■ What is expected
In the listing below, copy out the lines word for word, beginning with the line containing "collectors: Alice C. Cook" and ending after the line containing "collectors: C. Davis".

■ Dataset content
-=-=-

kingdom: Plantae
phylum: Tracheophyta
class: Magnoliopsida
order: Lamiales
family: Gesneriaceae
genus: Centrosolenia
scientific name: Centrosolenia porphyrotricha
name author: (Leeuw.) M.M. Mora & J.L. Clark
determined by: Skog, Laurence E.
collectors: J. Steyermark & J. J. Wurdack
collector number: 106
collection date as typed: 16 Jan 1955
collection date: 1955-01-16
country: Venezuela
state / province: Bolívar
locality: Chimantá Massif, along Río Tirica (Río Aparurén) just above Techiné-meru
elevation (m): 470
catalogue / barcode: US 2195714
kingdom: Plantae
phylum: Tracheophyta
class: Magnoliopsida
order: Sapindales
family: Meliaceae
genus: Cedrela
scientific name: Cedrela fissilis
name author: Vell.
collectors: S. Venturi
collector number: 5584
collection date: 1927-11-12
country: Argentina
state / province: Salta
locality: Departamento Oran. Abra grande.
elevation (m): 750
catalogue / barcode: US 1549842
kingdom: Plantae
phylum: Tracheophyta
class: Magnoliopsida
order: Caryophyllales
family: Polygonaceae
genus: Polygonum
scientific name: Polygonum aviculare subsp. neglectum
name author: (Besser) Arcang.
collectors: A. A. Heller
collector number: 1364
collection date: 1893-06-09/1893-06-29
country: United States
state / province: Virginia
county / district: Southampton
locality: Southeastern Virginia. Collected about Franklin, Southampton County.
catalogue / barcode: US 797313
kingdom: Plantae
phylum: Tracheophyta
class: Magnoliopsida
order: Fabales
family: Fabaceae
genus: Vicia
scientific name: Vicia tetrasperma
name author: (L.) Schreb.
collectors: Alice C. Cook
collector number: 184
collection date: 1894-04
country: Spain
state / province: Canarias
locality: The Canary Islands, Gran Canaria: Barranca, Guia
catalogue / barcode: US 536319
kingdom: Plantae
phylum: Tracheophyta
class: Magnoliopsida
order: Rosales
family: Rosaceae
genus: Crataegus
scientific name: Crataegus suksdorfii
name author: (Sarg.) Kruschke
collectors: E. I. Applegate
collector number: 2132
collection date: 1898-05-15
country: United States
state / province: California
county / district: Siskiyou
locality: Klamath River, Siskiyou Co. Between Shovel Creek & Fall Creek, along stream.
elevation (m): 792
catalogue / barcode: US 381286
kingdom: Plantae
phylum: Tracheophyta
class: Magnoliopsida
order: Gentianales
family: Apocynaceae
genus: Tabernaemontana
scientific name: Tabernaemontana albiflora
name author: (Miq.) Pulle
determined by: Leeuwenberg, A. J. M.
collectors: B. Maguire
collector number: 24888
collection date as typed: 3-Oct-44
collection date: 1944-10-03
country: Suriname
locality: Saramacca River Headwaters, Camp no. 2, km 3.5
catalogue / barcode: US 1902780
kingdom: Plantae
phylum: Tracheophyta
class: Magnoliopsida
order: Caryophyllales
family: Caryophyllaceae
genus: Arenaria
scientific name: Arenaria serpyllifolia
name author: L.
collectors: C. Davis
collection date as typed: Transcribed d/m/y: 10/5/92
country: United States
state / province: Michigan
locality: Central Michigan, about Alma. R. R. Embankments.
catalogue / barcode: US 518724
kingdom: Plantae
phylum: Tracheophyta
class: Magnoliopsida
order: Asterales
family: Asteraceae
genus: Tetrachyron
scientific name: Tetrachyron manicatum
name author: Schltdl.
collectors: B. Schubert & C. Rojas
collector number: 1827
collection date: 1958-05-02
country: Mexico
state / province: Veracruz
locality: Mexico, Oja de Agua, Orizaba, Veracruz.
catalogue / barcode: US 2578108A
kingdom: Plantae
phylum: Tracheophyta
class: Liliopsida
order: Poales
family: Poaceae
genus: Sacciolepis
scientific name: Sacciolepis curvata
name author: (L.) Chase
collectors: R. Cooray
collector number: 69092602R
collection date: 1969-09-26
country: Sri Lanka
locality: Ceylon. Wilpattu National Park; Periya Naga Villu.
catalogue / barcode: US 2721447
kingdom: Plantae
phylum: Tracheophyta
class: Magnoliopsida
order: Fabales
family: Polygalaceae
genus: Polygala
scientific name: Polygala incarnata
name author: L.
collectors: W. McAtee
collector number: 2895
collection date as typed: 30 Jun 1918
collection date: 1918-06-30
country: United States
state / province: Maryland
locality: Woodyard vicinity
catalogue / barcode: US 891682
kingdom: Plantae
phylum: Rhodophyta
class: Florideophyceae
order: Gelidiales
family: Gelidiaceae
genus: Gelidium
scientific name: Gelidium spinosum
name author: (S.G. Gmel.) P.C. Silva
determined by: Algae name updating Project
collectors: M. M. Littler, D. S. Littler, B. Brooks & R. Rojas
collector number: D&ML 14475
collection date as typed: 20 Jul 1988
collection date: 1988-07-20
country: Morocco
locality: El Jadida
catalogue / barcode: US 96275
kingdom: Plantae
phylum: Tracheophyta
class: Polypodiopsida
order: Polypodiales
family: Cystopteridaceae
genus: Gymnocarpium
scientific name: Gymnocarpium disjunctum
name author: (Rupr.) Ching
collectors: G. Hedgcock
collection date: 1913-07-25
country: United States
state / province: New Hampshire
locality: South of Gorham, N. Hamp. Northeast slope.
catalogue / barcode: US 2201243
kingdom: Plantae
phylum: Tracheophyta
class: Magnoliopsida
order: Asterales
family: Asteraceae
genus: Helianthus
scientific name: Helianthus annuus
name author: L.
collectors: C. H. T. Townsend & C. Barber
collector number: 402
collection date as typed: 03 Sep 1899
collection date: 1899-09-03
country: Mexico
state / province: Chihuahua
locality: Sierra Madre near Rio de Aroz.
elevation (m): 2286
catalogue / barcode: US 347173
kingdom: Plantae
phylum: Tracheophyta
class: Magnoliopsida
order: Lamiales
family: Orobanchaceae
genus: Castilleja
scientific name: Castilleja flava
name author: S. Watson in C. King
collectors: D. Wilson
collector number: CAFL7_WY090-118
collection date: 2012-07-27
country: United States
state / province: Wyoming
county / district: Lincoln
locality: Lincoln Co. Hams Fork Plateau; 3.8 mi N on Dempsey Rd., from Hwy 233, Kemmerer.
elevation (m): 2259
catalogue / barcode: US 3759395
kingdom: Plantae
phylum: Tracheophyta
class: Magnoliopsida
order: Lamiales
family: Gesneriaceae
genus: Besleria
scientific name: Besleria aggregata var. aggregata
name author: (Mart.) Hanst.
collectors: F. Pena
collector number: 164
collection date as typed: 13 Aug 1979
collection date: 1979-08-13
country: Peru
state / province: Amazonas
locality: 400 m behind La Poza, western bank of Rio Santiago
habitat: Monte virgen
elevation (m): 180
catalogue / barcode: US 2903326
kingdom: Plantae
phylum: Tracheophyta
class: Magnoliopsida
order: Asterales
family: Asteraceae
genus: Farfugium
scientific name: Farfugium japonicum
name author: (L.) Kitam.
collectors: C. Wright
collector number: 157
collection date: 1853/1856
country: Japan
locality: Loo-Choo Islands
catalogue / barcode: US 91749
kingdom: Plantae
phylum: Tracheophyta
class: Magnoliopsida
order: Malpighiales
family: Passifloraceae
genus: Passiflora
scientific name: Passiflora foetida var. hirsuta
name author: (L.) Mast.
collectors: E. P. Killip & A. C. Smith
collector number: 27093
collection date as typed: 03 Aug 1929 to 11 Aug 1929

-=-=-

■ Written solution
collectors: Alice C. Cook
collector number: 184
collection date: 1894-04
country: Spain
state / province: Canarias
locality: The Canary Islands, Gran Canaria: Barranca, Guia
catalogue / barcode: US 536319
kingdom: Plantae
phylum: Tracheophyta
class: Magnoliopsida
order: Rosales
family: Rosaceae
genus: Crataegus
scientific name: Crataegus suksdorfii
name author: (Sarg.) Kruschke
collectors: E. I. Applegate
collector number: 2132
collection date: 1898-05-15
country: United States
state / province: California
county / district: Siskiyou
locality: Klamath River, Siskiyou Co. Between Shovel Creek & Fall Creek, along stream.
elevation (m): 792
catalogue / barcode: US 381286
kingdom: Plantae
phylum: Tracheophyta
class: Magnoliopsida
order: Gentianales
family: Apocynaceae
genus: Tabernaemontana
scientific name: Tabernaemontana albiflora
name author: (Miq.) Pulle
determined by: Leeuwenberg, A. J. M.
collectors: B. Maguire
collector number: 24888
collection date as typed: 3-Oct-44
collection date: 1944-10-03
country: Suriname
locality: Saramacca River Headwaters, Camp no. 2, km 3.5
catalogue / barcode: US 1902780
kingdom: Plantae
phylum: Tracheophyta
class: Magnoliopsida
order: Caryophyllales
family: Caryophyllaceae
genus: Arenaria
scientific name: Arenaria serpyllifolia
name author: L.
collectors: C. Davis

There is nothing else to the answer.